As for me, I find it the hardest thing to be open to magic happening.  I have been taught for so long that the expectation of magic is an open door to the reality of suppression, the oppression of expectations that many hold to be the key to a comfortable holiday.  Rather than to be open to surprise, joy, transcendence, amazement, delight and love, many prefer to play out the old dramas, be crushed under the burden of old expectations, be lost in what has been rather than be open to the possibility of magic.  It is hard to be as a child, where everything seems new and possible, because that child has so many times been told that there is no magic, and behaving the way that others expect is the only option that might bring you anything at all good.

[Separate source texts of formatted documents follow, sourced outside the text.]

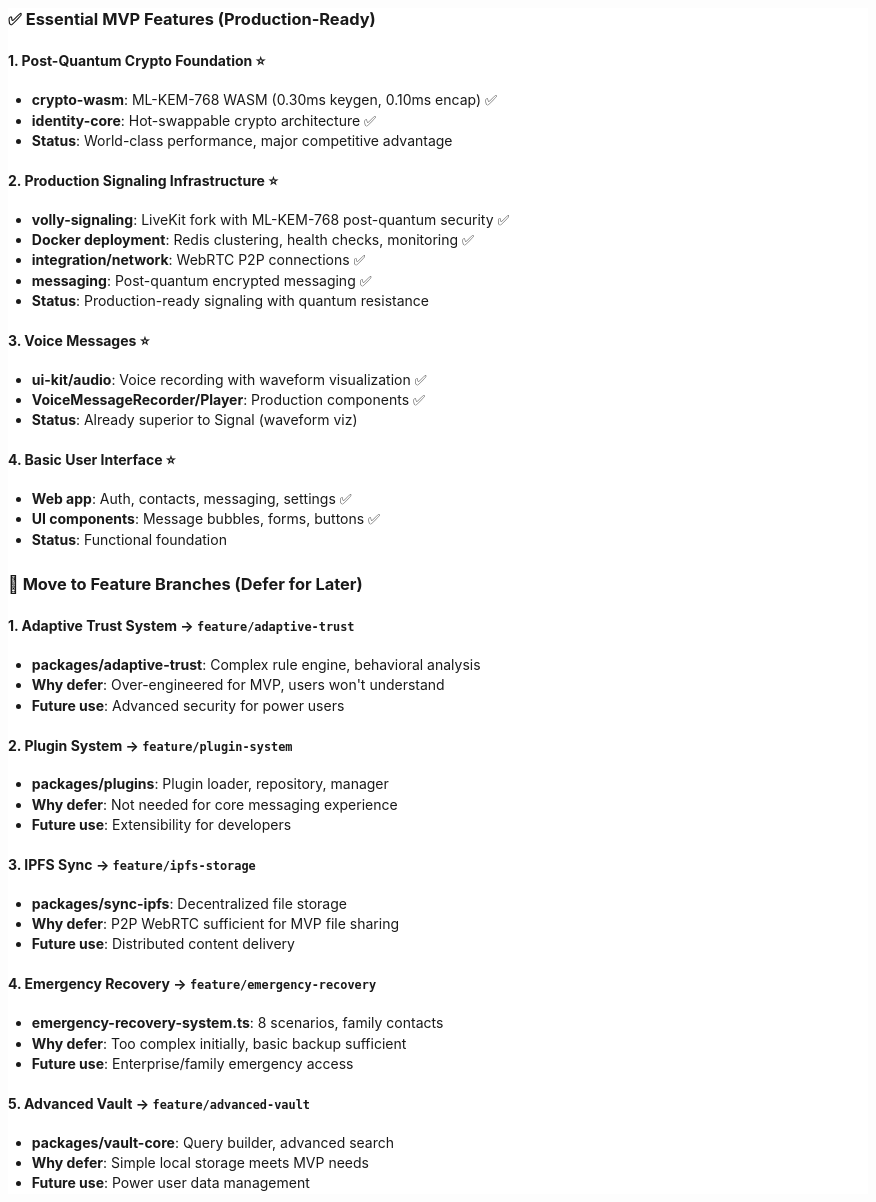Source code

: ### ✅ **Essential MVP Features (Production-Ready)**

#### **1. Post-Quantum Crypto Foundation** ⭐
- **crypto-wasm**: ML-KEM-768 WASM (0.30ms keygen, 0.10ms encap) ✅
- **identity-core**: Hot-swappable crypto architecture ✅  
- **Status**: World-class performance, major competitive advantage

#### **2. Production Signaling Infrastructure** ⭐
- **volly-signaling**: LiveKit fork with ML-KEM-768 post-quantum security ✅
- **Docker deployment**: Redis clustering, health checks, monitoring ✅
- **integration/network**: WebRTC P2P connections ✅
- **messaging**: Post-quantum encrypted messaging ✅
- **Status**: Production-ready signaling with quantum resistance

#### **3. Voice Messages** ⭐
- **ui-kit/audio**: Voice recording with waveform visualization ✅
- **VoiceMessageRecorder/Player**: Production components ✅
- **Status**: Already superior to Signal (waveform viz)

#### **4. Basic User Interface** ⭐
- **Web app**: Auth, contacts, messaging, settings ✅
- **UI components**: Message bubbles, forms, buttons ✅
- **Status**: Functional foundation

### 🔄 **Move to Feature Branches (Defer for Later)**

#### **1. Adaptive Trust System** → `feature/adaptive-trust`
- **packages/adaptive-trust**: Complex rule engine, behavioral analysis
- **Why defer**: Over-engineered for MVP, users won't understand
- **Future use**: Advanced security for power users

#### **2. Plugin System** → `feature/plugin-system`
- **packages/plugins**: Plugin loader, repository, manager
- **Why defer**: Not needed for core messaging experience
- **Future use**: Extensibility for developers

#### **3. IPFS Sync** → `feature/ipfs-storage`
- **packages/sync-ipfs**: Decentralized file storage
- **Why defer**: P2P WebRTC sufficient for MVP file sharing
- **Future use**: Distributed content delivery

#### **4. Emergency Recovery** → `feature/emergency-recovery`
- **emergency-recovery-system.ts**: 8 scenarios, family contacts
- **Why defer**: Too complex initially, basic backup sufficient
- **Future use**: Enterprise/family emergency access

#### **5. Advanced Vault** → `feature/advanced-vault`
- **packages/vault-core**: Query builder, advanced search
- **Why defer**: Simple local storage meets MVP needs
- **Future use**: Power user data management
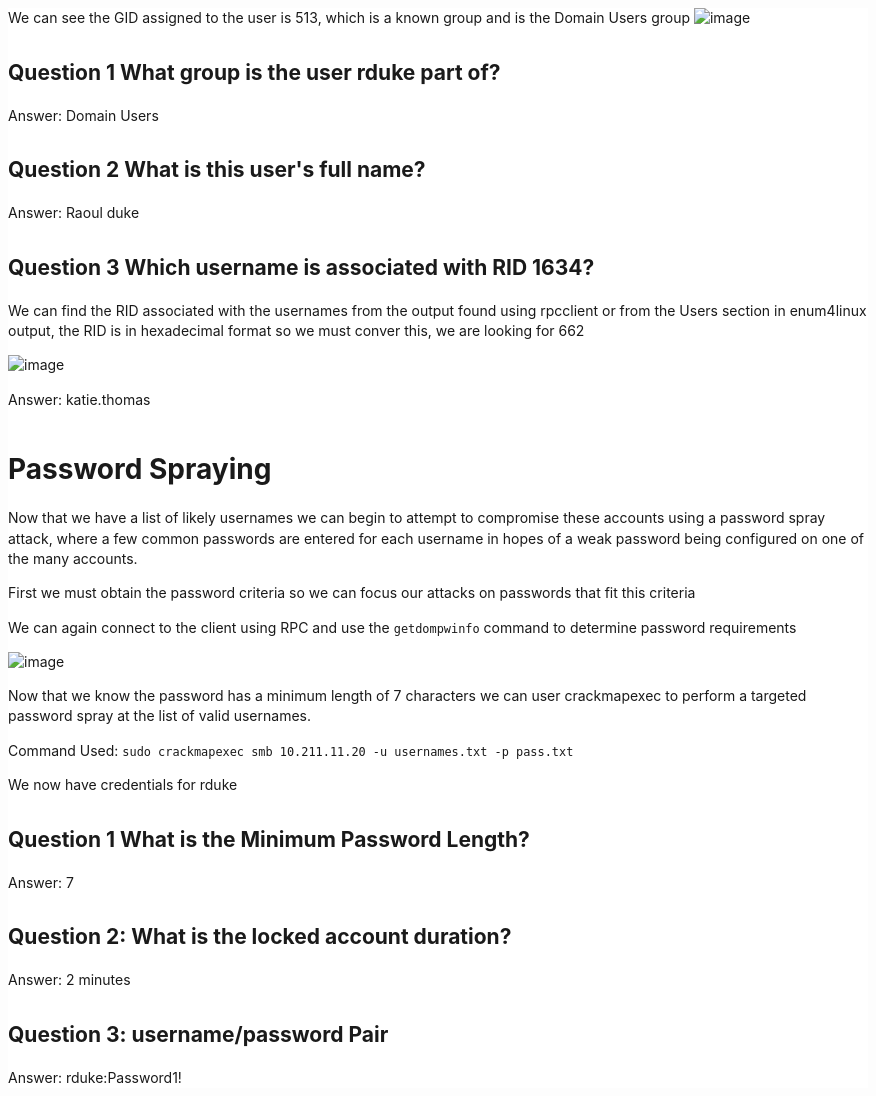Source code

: We can see the GID assigned to the user is 513, which is a known group and is the Domain Users group
<img width="1071" height="827" alt="image" src="https://github.com/user-attachments/assets/8fefe789-d3e1-42c0-a2fc-d1ffb63498ca" />

## Question 1 What group is the user rduke part of?
Answer: Domain Users

## Question 2 What is this user's full name?
Answer: Raoul duke

## Question 3 Which username is associated with RID 1634?
We can find the RID associated with the usernames from the output found using rpcclient or from the Users section in enum4linux output, the RID is in hexadecimal format so we must conver this, we are looking for 662

<img width="854" height="855" alt="image" src="https://github.com/user-attachments/assets/550c8471-2bca-48fa-bca5-ad44cb671820" />

Answer: katie.thomas

# Password Spraying
Now that we have a list of likely usernames we can begin to attempt to compromise these accounts using a password spray attack, where a few common passwords are entered for each username in hopes of a weak password being configured on one of the many accounts.

First we must obtain the password criteria so we can focus our attacks on passwords that fit this criteria

We can again connect to the client using RPC and use the `getdompwinfo` command to determine password requirements

<img width="445" height="112" alt="image" src="https://github.com/user-attachments/assets/2e76c386-5639-44be-b950-b0286978e257" />

Now that we know the password has a minimum length of 7 characters we can user crackmapexec to perform a targeted password spray at the list of valid usernames.

Command Used: `sudo crackmapexec smb 10.211.11.20 -u usernames.txt -p pass.txt`

We now have credentials for rduke 

## Question 1 What is the Minimum Password Length?
Answer: 7

## Question 2: What is the locked account duration?
Answer: 2 minutes

## Question 3: username/password Pair
Answer: rduke:Password1!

I know what people want from me.  They want to be affirmed in their choices, either the choice for comfort, supporting status quo (fear), or the choice for magic, moving beyond limits (love).  In both cases, they rarely want to support me in the possibility of magic, rather they want magic avoided or magic done for them.  Opening the space for magic is something you do for others, because their magic is for them, and not for you.  That’s why supporting the possibility of magic is a gift, offering the blessings of any gift, in returns you cannot imagine.

If there is no possibility of magic at the holiday time, what the hell is the point?  That is a question I often find myself asking when trying to finding meaning and energy for this bleakest time of the year.

New birth, enduring light, a community that can endure & transcend.  These are the themes of some of the stories we tell in the darkness, and they are the themes of magic, of being moving beyond expectation to something infused with the divine.

If there is no possibility of magic at the holiday time, what the hell is the point?